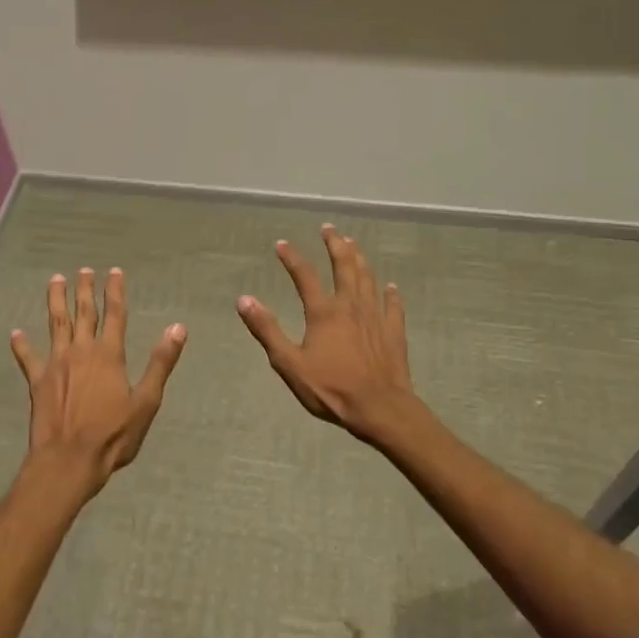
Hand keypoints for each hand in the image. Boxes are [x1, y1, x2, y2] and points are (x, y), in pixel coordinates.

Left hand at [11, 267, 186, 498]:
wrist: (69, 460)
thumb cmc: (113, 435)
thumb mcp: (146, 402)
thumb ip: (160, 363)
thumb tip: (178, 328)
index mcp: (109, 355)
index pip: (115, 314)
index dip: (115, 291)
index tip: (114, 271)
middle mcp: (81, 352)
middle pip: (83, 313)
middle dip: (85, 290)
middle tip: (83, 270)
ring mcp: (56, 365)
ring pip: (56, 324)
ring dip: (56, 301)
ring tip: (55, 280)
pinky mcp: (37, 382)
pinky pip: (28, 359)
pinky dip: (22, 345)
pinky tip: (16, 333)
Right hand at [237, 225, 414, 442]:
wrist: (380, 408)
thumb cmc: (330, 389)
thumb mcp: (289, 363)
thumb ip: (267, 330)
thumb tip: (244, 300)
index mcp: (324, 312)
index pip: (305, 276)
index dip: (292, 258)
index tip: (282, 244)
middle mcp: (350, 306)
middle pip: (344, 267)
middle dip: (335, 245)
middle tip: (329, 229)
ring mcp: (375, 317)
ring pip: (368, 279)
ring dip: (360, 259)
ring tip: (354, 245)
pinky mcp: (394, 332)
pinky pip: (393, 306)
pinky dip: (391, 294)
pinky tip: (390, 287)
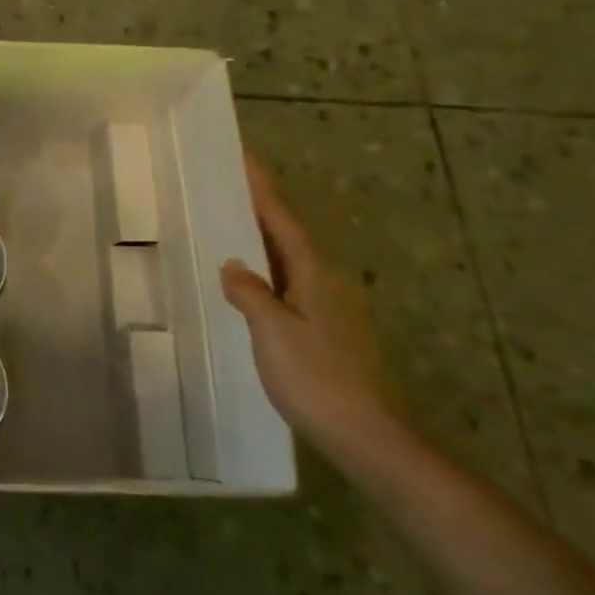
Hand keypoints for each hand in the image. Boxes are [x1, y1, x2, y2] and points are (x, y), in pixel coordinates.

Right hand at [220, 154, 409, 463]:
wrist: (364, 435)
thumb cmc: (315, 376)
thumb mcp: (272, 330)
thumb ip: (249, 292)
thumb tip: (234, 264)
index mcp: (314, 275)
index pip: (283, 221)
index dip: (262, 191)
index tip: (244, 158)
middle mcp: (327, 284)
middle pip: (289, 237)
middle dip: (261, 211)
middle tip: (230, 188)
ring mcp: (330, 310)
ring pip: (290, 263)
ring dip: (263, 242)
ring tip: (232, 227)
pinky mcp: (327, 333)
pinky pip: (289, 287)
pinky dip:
--
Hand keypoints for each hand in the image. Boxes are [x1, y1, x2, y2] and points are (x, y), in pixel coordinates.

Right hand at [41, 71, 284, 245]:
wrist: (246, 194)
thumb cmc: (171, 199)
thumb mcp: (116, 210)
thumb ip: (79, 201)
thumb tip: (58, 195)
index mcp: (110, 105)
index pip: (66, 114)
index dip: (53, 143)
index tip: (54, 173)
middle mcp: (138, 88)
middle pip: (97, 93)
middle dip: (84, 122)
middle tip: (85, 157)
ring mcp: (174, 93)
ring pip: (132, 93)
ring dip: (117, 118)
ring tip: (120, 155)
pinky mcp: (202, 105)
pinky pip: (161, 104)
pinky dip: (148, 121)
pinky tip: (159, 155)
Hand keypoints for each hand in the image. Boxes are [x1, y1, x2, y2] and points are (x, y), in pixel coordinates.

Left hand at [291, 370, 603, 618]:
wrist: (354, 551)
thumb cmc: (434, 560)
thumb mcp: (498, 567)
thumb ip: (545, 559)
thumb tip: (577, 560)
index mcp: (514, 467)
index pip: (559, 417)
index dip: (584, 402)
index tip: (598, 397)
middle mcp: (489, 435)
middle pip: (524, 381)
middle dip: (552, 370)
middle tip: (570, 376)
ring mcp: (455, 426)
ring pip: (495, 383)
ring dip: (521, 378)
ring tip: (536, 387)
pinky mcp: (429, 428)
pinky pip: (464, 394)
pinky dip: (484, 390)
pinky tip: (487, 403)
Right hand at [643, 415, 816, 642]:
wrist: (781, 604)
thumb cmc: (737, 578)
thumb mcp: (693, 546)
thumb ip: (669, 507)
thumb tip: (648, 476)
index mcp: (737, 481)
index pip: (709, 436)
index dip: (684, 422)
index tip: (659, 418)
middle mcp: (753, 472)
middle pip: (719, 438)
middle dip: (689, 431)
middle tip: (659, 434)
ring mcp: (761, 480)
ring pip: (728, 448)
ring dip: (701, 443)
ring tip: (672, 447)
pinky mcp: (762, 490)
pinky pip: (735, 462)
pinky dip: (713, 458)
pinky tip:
* * *
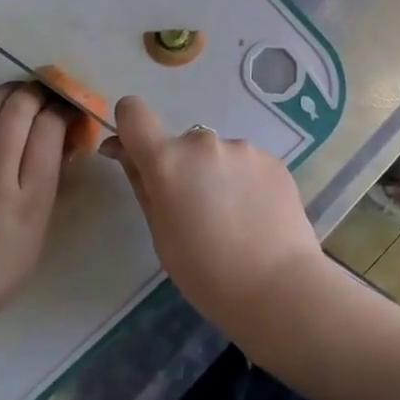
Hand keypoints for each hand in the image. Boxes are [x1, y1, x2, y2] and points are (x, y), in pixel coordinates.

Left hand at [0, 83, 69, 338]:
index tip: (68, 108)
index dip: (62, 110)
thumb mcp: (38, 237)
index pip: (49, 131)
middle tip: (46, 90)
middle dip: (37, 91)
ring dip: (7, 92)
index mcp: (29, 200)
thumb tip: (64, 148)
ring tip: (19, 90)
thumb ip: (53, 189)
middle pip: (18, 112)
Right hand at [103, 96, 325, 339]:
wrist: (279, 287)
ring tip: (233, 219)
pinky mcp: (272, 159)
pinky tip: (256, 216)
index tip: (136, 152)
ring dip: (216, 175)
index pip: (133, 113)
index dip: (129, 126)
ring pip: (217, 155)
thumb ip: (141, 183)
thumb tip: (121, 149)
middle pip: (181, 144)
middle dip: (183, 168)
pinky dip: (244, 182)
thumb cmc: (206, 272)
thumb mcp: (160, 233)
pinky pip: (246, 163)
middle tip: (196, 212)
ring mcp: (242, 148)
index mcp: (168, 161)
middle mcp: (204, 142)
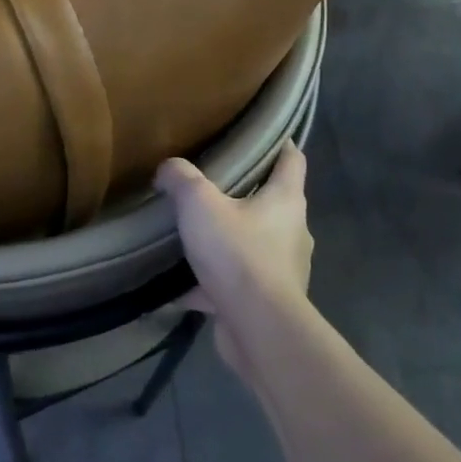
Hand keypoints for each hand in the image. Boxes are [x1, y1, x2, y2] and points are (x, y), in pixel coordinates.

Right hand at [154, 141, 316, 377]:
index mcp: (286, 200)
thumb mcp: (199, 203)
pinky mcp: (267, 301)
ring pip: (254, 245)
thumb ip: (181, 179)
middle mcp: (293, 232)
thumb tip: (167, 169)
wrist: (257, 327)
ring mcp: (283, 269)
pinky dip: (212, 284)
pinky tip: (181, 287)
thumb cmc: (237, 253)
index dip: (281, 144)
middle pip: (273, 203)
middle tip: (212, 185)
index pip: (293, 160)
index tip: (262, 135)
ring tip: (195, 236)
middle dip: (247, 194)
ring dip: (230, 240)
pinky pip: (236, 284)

● **PROBLEM**
Within the material above, extract exactly the lines that start at the line containing "ring dip: (117, 118)" and stop after the line containing "middle tip: (659, 434)", and only those.

● **OUTPUT FOR THIS TASK**
ring dip: (117, 118)
ring tip: (120, 155)
pinky mcp: (202, 105)
pinky pip: (161, 104)
pinky dip: (148, 121)
pinky tip: (159, 155)
Hand keypoints for each hand in the image. Boxes are [x1, y1, x2, y2] and points are (x, y), in pixel coordinates.

Left hand at [291, 370, 603, 618]:
wrist: (354, 551)
thumb cmc: (434, 560)
thumb mcp: (498, 567)
thumb ip: (545, 559)
thumb tip: (577, 560)
index mcp: (514, 467)
index pip: (559, 417)
index dip: (584, 402)
index tip: (598, 397)
middle mcp: (489, 435)
middle pip: (524, 381)
middle dip: (552, 370)
middle tip: (570, 376)
ring mcp: (455, 426)
ring pip: (495, 383)
ring dip: (521, 378)
ring tip: (536, 387)
pinky mcp: (429, 428)
pinky pip: (464, 394)
pinky dip: (484, 390)
pinky tip: (487, 403)
Right hand at [643, 415, 816, 642]:
wrist: (781, 604)
thumb cmc: (737, 578)
thumb mcp: (693, 546)
thumb ip: (669, 507)
thumb tip: (648, 476)
index mcp: (737, 481)
index pip: (709, 436)
index dip: (684, 422)
index tip: (659, 418)
middle mcp: (753, 472)
middle pip: (719, 438)
middle dip: (689, 431)
middle tip: (659, 434)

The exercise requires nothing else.